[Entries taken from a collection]
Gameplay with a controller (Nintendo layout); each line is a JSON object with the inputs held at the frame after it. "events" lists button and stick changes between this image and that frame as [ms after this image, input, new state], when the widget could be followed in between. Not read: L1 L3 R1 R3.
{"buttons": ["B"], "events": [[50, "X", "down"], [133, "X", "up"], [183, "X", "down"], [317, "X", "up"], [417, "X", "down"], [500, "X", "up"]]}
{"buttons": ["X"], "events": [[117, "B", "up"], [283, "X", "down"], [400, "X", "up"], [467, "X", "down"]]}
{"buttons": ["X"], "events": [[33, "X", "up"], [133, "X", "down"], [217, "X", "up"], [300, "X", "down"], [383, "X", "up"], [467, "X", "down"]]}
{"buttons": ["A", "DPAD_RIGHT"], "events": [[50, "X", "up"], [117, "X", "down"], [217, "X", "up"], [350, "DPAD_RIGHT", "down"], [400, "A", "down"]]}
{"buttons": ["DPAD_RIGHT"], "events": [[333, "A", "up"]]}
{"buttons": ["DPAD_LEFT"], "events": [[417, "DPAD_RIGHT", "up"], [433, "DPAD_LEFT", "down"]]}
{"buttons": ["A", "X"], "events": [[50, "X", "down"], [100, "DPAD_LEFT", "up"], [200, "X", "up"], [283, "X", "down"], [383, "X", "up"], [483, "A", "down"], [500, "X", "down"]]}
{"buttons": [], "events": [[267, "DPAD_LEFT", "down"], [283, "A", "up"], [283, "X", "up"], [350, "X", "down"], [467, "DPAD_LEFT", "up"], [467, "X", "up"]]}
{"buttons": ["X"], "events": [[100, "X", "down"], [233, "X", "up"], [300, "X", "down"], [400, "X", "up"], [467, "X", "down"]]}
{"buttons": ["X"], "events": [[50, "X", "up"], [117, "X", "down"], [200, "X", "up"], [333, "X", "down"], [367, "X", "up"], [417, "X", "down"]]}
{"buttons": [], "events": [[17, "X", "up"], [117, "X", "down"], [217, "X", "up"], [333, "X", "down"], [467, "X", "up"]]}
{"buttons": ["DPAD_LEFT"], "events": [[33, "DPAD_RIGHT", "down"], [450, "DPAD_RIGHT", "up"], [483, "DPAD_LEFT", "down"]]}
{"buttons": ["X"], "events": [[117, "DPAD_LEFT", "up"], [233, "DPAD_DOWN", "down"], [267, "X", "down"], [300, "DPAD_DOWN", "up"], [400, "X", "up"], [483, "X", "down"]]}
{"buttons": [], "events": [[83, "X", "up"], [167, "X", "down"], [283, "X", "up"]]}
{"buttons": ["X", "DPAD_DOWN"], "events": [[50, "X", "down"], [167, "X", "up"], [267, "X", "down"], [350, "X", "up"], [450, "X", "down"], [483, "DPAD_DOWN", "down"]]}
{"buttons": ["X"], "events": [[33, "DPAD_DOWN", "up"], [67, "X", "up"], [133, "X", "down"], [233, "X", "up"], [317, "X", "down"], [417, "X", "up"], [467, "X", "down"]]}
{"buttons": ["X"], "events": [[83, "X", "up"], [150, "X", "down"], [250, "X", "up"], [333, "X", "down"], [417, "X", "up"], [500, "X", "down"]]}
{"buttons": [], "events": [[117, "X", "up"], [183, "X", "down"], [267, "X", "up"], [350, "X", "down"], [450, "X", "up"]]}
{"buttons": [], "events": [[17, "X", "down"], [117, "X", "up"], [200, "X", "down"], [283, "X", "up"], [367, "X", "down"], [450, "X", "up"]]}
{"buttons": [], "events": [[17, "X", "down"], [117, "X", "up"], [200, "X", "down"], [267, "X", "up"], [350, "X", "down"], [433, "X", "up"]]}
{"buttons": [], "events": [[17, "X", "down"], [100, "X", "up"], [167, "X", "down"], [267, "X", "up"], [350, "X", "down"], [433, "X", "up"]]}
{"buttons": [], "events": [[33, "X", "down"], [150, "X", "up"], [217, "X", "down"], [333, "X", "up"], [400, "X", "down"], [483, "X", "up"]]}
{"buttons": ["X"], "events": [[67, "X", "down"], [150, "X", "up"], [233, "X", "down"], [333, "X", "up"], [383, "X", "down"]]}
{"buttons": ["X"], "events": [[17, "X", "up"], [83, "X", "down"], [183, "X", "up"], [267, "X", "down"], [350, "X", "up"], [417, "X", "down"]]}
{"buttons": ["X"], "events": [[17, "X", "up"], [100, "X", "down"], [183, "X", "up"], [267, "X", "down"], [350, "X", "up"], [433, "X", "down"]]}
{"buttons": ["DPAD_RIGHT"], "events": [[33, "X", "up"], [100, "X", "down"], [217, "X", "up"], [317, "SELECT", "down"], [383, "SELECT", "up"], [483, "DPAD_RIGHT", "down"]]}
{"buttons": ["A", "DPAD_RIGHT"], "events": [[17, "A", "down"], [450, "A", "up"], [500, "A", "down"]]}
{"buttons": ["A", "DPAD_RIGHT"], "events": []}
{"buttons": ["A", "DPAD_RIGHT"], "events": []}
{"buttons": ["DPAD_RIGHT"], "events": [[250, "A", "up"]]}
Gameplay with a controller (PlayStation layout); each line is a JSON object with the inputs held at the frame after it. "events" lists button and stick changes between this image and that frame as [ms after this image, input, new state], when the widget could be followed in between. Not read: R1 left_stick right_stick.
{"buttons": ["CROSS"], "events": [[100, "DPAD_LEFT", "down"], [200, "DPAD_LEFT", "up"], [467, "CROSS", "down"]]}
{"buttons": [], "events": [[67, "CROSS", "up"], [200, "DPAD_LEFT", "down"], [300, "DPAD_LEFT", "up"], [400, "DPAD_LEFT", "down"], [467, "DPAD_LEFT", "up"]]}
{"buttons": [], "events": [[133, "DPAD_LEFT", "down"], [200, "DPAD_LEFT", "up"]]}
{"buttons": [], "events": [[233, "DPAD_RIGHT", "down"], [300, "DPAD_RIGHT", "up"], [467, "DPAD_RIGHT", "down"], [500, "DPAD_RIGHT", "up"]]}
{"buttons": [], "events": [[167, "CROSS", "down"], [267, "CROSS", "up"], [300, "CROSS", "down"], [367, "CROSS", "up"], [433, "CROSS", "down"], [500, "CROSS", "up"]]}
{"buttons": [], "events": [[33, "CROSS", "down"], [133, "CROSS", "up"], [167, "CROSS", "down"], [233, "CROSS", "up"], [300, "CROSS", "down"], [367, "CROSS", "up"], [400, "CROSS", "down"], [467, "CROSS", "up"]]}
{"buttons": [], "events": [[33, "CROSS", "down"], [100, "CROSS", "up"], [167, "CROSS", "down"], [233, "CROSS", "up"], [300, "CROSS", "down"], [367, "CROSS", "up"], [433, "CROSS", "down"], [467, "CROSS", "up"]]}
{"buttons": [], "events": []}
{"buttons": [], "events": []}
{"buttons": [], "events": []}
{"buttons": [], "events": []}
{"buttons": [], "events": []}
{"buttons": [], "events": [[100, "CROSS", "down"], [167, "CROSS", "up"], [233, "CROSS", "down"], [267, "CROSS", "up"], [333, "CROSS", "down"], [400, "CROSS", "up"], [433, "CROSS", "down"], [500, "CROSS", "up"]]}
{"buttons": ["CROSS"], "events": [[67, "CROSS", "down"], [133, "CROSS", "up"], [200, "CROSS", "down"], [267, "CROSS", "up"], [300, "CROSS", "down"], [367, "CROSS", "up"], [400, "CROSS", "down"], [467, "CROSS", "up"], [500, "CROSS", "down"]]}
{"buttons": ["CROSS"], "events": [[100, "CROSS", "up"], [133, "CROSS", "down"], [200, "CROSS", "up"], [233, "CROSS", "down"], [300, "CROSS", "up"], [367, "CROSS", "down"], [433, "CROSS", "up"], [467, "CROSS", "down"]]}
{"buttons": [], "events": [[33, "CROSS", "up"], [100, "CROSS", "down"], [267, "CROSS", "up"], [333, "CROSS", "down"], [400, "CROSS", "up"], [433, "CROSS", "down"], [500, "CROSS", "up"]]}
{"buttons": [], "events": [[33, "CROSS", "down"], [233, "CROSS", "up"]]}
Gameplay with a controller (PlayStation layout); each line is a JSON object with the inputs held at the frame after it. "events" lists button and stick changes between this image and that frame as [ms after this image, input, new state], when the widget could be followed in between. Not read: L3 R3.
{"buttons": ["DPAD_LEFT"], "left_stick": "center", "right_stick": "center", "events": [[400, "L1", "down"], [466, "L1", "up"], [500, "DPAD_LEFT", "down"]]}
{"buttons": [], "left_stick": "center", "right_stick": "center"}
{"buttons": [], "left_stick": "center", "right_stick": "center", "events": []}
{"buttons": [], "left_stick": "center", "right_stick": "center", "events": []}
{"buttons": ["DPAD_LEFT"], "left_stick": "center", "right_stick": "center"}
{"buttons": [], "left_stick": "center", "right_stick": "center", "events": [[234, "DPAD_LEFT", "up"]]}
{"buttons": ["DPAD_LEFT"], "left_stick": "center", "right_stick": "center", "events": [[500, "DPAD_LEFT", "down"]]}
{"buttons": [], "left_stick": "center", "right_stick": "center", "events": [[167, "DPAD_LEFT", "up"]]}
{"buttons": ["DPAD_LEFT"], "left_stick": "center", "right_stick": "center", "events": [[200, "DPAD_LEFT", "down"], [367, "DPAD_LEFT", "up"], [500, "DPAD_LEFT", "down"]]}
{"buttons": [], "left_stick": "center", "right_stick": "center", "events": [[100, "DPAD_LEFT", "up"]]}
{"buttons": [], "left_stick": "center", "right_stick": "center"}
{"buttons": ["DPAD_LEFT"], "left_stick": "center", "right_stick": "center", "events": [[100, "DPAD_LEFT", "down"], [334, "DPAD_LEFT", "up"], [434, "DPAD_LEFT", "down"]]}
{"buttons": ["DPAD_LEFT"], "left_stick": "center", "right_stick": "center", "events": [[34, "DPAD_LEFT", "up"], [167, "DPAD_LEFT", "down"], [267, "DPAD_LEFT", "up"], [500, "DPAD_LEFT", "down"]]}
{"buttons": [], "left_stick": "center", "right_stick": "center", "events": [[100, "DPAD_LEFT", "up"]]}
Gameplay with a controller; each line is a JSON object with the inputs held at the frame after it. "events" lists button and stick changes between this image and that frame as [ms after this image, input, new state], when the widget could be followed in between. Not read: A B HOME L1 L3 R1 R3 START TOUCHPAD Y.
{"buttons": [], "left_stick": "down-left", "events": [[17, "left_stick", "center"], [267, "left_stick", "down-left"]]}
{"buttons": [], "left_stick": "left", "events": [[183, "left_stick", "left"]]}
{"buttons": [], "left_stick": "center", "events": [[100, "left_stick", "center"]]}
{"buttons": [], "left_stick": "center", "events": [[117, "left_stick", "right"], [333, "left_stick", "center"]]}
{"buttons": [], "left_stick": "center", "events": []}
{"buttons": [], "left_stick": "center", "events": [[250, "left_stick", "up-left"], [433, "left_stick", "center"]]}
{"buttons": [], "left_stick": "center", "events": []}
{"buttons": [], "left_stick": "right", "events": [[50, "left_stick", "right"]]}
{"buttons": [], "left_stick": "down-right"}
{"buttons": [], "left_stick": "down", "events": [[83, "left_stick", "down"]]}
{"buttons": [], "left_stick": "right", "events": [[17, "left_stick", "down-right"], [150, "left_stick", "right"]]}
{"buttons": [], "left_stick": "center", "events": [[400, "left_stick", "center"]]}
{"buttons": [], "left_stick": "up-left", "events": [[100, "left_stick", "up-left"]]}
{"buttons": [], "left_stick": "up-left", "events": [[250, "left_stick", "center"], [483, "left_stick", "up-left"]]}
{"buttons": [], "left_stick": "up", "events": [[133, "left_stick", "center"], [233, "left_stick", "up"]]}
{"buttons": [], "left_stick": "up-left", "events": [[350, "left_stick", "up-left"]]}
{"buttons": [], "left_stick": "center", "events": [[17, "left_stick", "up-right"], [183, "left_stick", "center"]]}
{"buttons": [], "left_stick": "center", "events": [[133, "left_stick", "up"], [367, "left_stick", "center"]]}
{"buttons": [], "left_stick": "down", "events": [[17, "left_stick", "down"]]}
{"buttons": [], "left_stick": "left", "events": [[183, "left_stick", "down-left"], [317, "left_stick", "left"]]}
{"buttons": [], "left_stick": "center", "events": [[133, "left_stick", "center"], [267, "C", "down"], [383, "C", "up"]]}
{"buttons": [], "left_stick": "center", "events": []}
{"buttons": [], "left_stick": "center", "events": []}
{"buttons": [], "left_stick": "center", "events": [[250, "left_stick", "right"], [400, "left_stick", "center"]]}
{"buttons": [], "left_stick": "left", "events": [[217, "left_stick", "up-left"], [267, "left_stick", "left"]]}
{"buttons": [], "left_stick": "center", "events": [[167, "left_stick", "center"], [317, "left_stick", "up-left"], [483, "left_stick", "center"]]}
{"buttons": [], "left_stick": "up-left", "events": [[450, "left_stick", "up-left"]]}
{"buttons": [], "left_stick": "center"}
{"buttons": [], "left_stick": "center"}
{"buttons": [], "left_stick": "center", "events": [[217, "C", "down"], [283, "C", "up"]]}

◆ **Your assignment**:
Find and copy each line above that includes the string "layout".

◆ **Answer for the task**:
Gameplay with a controller (Nintendo layout); each line is a JSON object with the inputs held at the frame after it. "events" lists button and stick changes between this image and that frame as [ms after this image, input, new state], when the widget could be followed in between. Not read: L1 L3 R1 R3.
Gameplay with a controller (PlayStation layout); each line is a JSON object with the inputs held at the frame after it. "events" lists button and stick changes between this image and that frame as [ms after this image, input, new state], when the widget could be followed in between. Not read: R1 left_stick right_stick.
Gameplay with a controller (PlayStation layout); each line is a JSON object with the inputs held at the frame after it. "events" lists button and stick changes between this image and that frame as [ms after this image, input, new state], when the widget could be followed in between. Not read: L3 R3.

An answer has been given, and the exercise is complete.